A não ser que haja outras intenções. Até porque colocar no mesmo panfleto “imigração” e “insegurança” é tudo menos inocente. Porque os partidário do Chega também não desconhecem que tipo de gente atrai este género de convocatórias (recordo as manifestações anti-imigração organizadas pelo grupo de extrema-direita 1143 que aconteceram em Lisboa, a 3 de fevereiro, e no Porto, a 6 de abril).

Não apenas os que se assumem declaradamente, não contra a imigração descontrolada, mas contra os imigrantes em geral, difundindo notícias falsas e incentivando ao ódio contra estes, como assinalou o JN, numa reportagem do passado dia 12 de agosto; mas também os que, certamente, já estão a pensar em contramanifestações. Aliás, do ponto vista da segurança, agrava o risco de violência sempre que há contramanifestações.

O direito de manifestação e a liberdade de expressão são pilares da democracia. Dentro dos limites descritos no início deste texto. O Tribunal Europeu de Direitos Humanos já deixou claro que as autoridades só devem intervir quando a violência ocorre e na medida do estritamente necessário para a controlar.

A interpretação é exigente para as forças de segurança que devem garantir estes direitos e, ao mesmo tempo, assegurar que a lei não é pisada. Implica que sejam mobilizadas e atuem mal seja preciso e apenas na medida do estritamente necessário, identificando quem faça apologia do ódio e em caso de violência.

Sendo que violência numa manifestação não é o mesmo que uma manifestação violenta, não podendo, por isso, ser proibida mesmo havendo suspeitas dessa intenção.

São as delicadas porcelanas da democracia. De uma beleza enorme, tão grande, que têm de ser protegidas.

E isso também exige que da parte dos polícias não pese qualquer dúvida sobre a sua isenção na forma de lidar com extremismos, que cada vez mais estão na ordem do dia por toda a Europa.

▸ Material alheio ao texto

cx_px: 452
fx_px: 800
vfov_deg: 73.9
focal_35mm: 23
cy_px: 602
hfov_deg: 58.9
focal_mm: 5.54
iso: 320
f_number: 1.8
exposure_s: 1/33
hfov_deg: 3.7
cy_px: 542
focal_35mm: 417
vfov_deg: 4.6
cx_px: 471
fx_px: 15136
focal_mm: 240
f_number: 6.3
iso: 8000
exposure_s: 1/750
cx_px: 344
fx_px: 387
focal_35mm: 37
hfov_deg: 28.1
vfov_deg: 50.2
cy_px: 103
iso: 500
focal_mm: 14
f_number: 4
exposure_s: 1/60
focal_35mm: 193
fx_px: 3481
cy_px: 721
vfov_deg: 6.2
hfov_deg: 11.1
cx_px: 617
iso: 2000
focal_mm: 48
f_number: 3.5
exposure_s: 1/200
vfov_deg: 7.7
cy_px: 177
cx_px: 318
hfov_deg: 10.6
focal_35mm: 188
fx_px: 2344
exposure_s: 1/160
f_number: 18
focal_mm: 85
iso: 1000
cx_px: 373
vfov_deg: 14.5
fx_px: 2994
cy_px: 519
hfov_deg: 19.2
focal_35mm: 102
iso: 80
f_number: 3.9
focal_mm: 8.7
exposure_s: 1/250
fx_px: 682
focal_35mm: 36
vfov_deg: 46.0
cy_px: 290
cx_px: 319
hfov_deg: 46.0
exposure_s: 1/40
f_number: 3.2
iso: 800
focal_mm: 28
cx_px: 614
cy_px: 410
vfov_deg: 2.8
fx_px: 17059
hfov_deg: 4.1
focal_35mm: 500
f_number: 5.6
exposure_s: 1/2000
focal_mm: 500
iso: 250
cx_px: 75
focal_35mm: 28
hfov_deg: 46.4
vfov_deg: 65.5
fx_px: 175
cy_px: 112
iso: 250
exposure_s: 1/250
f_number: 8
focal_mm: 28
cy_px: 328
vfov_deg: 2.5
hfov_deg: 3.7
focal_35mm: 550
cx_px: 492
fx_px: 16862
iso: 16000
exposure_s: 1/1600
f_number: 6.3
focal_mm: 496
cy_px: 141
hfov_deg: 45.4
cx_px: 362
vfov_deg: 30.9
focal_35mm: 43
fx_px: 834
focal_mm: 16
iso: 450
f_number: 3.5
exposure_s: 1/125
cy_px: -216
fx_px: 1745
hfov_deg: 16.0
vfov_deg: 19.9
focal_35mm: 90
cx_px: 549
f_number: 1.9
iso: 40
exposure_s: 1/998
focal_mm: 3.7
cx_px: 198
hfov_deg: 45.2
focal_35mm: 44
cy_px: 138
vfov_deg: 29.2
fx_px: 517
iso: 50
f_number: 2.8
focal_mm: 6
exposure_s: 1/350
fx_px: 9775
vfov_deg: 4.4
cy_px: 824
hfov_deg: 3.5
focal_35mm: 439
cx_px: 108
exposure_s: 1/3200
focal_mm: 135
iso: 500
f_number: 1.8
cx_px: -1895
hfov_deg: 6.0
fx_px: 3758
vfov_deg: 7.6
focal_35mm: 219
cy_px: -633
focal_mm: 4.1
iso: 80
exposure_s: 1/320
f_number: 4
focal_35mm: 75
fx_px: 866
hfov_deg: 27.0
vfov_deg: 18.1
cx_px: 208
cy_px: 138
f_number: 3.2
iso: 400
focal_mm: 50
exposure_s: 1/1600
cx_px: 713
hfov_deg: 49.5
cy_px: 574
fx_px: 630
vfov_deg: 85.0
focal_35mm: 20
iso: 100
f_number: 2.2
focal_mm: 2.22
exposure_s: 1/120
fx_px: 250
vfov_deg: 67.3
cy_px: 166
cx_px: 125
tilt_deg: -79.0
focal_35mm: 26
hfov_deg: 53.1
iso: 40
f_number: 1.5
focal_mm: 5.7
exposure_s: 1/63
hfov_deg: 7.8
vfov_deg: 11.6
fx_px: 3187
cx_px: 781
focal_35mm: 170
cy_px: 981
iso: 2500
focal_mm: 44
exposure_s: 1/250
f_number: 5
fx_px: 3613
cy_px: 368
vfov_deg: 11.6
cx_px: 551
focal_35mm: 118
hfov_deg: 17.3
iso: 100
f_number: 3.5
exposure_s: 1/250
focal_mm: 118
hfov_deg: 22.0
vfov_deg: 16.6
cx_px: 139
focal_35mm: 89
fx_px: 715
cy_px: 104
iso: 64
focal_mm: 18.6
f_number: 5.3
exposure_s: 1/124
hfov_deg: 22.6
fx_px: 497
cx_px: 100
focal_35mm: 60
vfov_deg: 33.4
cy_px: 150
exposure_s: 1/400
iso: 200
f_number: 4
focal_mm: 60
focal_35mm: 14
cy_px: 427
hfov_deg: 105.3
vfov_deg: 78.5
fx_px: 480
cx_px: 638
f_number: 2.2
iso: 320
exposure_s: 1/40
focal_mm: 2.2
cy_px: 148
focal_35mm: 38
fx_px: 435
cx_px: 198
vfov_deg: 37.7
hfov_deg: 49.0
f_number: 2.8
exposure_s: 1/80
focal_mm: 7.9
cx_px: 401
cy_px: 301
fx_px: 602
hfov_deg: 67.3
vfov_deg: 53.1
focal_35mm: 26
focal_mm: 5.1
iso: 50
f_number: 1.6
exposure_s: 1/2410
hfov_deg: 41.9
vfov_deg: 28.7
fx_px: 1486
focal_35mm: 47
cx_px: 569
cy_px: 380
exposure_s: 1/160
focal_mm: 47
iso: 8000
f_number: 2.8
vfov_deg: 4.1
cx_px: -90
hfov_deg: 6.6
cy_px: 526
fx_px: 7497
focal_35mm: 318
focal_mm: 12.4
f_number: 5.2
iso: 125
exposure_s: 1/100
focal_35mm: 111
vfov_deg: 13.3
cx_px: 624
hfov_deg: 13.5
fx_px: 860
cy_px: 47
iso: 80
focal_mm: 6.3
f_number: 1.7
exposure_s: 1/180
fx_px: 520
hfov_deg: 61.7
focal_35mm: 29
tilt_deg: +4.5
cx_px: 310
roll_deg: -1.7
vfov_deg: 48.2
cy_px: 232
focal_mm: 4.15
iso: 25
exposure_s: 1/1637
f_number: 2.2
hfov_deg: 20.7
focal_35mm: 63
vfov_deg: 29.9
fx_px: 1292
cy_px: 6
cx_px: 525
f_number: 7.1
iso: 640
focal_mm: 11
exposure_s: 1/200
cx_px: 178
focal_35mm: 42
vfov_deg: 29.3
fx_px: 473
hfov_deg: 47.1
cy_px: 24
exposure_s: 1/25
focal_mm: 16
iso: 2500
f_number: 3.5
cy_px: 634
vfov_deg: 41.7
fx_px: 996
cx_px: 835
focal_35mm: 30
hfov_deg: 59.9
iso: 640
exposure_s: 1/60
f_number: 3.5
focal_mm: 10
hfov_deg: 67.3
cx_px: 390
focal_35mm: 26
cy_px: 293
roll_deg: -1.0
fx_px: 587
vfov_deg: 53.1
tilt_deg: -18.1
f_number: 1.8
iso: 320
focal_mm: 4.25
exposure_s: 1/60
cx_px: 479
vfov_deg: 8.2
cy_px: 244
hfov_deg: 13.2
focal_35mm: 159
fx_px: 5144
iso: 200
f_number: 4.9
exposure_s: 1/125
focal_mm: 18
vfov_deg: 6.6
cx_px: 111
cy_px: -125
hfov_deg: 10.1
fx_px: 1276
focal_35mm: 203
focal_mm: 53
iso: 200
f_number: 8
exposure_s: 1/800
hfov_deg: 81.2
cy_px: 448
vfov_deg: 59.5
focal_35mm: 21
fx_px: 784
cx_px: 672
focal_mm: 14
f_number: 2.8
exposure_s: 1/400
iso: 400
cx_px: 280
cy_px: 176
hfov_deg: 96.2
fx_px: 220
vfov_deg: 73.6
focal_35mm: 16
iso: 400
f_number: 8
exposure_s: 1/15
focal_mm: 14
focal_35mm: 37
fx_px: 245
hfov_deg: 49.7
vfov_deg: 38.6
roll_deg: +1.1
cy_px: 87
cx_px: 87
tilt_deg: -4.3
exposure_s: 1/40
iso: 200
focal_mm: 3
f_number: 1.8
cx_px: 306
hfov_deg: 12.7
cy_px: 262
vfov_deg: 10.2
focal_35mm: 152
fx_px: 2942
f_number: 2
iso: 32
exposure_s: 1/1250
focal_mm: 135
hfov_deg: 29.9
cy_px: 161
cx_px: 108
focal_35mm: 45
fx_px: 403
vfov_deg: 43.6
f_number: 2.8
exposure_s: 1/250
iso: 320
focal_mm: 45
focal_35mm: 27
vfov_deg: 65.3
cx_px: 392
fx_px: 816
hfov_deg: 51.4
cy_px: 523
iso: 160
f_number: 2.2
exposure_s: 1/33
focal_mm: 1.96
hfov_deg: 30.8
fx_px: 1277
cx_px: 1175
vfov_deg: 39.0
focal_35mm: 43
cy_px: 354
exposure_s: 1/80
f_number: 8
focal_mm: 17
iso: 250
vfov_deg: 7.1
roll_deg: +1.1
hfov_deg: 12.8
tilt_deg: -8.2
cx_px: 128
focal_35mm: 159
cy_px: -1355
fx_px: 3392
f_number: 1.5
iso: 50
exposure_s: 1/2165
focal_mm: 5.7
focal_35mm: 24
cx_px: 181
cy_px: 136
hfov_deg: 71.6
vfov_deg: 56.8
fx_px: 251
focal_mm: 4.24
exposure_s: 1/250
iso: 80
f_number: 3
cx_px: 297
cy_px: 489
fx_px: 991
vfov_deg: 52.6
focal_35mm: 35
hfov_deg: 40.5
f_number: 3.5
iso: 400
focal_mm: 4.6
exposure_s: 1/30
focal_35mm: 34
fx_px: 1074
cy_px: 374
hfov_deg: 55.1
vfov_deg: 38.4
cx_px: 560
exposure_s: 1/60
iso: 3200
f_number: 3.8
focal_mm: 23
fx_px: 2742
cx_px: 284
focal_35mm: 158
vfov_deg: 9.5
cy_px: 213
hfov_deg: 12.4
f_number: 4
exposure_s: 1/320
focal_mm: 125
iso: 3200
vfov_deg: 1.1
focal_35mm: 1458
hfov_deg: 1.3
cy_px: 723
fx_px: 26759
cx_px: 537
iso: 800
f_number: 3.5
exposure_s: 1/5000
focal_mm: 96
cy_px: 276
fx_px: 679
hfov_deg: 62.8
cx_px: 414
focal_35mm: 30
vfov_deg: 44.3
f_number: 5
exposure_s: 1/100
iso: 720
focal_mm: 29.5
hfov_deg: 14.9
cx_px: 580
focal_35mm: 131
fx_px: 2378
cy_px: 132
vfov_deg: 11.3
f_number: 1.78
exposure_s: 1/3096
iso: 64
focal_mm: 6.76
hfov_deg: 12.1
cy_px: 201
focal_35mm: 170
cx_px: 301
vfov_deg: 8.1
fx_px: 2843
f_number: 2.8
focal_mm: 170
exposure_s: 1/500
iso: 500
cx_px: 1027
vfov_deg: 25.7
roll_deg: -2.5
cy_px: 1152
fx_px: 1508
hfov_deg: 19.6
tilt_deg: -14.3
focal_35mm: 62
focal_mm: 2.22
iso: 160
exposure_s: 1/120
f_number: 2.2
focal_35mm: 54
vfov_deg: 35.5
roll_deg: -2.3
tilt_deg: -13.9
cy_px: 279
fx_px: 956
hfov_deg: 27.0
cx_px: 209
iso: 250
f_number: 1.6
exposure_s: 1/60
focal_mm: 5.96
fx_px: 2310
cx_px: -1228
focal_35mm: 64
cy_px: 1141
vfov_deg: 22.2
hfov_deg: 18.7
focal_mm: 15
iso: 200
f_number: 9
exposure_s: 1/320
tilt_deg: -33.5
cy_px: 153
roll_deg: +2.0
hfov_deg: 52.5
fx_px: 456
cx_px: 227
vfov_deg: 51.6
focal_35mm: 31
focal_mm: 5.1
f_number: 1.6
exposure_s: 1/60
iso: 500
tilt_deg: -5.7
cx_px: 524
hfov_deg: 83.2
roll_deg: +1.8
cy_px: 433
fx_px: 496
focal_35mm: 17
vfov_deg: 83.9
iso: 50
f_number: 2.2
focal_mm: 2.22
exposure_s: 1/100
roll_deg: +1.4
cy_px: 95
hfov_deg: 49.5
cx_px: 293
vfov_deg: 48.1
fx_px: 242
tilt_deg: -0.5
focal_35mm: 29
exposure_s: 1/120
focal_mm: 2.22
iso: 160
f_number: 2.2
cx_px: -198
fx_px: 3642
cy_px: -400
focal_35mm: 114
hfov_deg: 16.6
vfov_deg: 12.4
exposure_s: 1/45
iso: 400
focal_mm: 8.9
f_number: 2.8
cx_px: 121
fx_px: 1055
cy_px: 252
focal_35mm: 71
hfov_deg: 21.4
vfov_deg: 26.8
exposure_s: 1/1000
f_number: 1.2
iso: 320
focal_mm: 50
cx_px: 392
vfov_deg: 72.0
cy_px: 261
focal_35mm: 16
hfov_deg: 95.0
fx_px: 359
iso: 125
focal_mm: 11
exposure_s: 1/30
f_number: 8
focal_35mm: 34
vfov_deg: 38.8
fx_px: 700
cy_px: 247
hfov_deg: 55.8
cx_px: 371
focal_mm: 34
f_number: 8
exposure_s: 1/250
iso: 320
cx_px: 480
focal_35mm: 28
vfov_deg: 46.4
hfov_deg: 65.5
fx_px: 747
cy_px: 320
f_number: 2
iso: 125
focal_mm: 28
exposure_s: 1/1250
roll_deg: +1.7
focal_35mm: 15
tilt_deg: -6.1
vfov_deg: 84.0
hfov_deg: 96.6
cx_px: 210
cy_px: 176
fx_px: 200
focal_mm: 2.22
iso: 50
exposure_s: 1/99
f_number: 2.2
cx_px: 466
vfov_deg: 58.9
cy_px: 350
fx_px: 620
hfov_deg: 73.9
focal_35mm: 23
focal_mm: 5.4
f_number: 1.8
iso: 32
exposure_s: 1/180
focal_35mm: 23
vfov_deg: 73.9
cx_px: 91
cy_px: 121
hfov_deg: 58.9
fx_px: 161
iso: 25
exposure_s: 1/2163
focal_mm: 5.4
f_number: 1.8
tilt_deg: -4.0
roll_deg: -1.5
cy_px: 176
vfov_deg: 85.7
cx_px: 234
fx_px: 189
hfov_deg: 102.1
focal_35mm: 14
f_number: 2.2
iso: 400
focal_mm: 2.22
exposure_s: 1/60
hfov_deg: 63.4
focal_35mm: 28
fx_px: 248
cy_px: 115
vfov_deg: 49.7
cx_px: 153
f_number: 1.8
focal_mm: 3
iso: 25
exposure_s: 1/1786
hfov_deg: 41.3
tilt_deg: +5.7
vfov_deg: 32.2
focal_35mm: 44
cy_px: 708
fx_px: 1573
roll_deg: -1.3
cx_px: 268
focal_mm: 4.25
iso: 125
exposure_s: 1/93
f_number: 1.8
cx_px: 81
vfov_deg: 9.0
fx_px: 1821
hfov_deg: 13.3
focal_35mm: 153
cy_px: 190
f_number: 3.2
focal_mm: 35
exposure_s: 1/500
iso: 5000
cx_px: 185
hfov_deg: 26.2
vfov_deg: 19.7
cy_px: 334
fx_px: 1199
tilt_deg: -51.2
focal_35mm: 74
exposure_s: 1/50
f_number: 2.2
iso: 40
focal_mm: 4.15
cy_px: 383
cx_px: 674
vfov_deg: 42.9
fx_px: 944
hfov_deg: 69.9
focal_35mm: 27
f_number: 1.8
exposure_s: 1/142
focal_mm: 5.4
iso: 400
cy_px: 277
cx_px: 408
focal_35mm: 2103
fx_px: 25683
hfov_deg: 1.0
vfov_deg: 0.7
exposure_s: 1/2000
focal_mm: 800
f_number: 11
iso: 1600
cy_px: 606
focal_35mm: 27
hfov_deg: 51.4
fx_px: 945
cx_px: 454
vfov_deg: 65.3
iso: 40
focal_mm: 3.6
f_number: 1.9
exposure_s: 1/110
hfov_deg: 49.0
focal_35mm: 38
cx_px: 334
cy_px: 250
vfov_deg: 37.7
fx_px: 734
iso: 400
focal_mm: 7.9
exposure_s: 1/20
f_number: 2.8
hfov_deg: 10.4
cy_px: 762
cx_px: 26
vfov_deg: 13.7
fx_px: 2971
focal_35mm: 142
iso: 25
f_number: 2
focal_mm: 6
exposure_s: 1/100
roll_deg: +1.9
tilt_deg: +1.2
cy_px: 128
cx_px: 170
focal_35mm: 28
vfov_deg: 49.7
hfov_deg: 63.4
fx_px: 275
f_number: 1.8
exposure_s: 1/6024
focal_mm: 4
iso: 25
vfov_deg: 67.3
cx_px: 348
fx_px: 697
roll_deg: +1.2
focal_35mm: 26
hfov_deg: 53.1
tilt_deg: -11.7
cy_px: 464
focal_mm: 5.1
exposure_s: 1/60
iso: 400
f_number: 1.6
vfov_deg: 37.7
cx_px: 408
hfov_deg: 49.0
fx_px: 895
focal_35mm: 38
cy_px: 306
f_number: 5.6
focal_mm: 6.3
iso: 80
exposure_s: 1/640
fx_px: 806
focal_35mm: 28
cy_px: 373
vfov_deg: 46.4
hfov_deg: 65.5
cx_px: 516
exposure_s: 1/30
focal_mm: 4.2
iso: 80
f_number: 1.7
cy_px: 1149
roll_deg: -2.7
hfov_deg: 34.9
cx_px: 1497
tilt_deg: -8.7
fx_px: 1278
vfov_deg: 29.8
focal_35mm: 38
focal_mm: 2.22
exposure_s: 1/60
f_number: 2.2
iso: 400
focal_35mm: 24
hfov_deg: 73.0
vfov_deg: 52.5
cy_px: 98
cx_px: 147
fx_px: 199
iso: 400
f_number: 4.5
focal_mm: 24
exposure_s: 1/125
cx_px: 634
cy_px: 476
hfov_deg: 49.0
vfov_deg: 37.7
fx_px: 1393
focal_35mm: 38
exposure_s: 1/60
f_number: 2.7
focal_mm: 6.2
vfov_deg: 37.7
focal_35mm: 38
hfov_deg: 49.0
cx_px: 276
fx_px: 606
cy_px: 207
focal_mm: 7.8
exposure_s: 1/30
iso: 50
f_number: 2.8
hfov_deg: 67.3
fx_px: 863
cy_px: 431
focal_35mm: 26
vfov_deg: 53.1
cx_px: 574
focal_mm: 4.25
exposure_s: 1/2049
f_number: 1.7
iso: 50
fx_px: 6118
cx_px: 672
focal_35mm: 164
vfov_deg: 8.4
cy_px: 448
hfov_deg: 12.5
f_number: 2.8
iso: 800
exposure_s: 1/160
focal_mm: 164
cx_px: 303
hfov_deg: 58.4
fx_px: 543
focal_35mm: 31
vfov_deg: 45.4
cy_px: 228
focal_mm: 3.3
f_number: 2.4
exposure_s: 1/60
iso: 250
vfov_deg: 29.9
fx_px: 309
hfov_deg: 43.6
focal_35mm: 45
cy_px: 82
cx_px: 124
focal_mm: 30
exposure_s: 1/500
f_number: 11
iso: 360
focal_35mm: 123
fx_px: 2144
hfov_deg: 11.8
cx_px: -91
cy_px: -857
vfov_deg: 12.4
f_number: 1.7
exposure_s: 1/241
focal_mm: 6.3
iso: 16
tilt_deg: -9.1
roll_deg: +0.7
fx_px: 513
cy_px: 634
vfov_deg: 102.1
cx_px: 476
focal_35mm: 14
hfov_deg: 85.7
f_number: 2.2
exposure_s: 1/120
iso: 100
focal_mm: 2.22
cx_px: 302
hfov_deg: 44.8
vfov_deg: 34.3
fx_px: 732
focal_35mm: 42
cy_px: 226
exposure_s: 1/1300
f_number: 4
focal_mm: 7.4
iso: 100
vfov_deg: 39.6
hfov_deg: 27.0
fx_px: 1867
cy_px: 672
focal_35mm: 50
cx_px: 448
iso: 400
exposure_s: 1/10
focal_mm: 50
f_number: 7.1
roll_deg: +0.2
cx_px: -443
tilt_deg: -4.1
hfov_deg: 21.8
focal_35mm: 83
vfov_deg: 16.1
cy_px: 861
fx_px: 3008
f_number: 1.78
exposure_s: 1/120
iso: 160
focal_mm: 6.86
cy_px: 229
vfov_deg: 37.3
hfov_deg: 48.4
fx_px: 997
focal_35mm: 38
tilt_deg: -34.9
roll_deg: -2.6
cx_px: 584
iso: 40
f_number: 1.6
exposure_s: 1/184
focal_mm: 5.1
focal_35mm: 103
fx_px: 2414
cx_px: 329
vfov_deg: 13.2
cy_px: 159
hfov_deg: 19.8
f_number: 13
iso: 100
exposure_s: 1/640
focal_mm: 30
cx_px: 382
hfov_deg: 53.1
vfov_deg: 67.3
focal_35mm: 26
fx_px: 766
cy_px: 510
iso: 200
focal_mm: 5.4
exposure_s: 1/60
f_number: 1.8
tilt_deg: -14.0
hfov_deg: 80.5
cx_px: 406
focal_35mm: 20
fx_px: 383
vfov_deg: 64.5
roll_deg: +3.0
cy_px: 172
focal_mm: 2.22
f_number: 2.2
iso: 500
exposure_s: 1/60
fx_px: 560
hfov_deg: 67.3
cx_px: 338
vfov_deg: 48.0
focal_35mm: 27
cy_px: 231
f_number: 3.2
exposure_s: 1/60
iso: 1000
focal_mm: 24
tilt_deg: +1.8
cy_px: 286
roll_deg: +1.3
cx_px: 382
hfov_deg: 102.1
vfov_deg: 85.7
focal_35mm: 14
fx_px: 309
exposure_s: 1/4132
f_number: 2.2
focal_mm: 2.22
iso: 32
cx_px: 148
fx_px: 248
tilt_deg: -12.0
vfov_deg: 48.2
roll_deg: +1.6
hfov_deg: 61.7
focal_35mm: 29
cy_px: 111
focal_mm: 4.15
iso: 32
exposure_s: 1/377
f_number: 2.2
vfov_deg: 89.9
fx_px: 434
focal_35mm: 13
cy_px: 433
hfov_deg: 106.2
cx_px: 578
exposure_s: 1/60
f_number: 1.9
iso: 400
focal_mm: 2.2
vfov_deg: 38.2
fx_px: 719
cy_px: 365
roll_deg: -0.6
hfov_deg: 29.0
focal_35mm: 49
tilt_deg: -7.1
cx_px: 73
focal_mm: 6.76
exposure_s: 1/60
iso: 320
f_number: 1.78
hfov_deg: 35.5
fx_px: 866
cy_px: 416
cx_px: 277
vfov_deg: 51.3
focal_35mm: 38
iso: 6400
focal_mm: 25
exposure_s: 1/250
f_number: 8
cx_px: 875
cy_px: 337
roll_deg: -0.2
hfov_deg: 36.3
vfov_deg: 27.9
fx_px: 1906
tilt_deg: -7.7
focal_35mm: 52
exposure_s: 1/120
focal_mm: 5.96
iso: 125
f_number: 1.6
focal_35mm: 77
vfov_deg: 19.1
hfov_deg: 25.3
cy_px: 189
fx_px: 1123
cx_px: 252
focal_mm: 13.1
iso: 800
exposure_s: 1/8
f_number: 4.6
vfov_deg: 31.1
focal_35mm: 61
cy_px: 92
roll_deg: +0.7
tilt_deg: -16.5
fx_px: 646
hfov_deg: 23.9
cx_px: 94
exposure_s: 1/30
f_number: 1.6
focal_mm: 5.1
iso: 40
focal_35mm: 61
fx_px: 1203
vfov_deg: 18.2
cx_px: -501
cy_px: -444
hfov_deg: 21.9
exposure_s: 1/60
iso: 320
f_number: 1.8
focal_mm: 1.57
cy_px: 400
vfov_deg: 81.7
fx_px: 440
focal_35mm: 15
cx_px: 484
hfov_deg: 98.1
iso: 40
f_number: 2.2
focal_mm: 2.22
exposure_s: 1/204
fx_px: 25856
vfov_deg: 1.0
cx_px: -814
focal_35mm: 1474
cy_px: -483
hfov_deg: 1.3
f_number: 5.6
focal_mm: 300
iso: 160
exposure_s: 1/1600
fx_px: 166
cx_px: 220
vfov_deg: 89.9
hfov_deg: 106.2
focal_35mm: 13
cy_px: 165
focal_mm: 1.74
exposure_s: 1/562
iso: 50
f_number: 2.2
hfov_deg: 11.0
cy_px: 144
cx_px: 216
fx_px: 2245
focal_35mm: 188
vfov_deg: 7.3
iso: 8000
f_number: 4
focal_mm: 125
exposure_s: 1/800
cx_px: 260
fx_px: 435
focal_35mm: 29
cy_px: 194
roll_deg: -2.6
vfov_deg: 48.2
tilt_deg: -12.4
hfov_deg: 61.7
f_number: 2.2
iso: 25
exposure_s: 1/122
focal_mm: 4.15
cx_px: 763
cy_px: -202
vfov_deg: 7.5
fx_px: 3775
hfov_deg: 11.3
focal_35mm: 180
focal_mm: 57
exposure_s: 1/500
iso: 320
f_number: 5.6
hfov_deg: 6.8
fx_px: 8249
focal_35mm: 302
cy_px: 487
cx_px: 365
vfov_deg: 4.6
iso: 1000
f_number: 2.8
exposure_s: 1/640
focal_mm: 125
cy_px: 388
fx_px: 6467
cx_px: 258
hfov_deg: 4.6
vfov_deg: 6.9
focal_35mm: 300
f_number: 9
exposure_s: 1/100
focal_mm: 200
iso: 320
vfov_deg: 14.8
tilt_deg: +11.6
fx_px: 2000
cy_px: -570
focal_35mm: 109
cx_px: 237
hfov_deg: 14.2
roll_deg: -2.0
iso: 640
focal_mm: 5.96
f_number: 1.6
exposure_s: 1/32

Numa entrevista que deu ao DN / TSF, a ministra da Administração Interna, juíza-conselheira jubilada Margarida Blasco, mostrou-se intransigente com “movimentos radicais” nas forças de segurança e prometeu “tolerância zero” para com todos os que não sigam com imparcialidade a missão de garantir a ordem pública e combater a criminalidade - incluindo os crimes de ódio.

Esta semana, na sequência da reportagem já referida, segundo a qual haverá polícias ligados ao grupo 1143, do neonazi Mário Machado, a governante ordenou de imediato a abertura de um inquérito “em toda a sua extensão e profundidade, para apurar as eventuais responsabilidades disciplinares” dos elementos das forças de segurança alegadamente ligados ao grupo de extrema-direita”. É um bom princípio.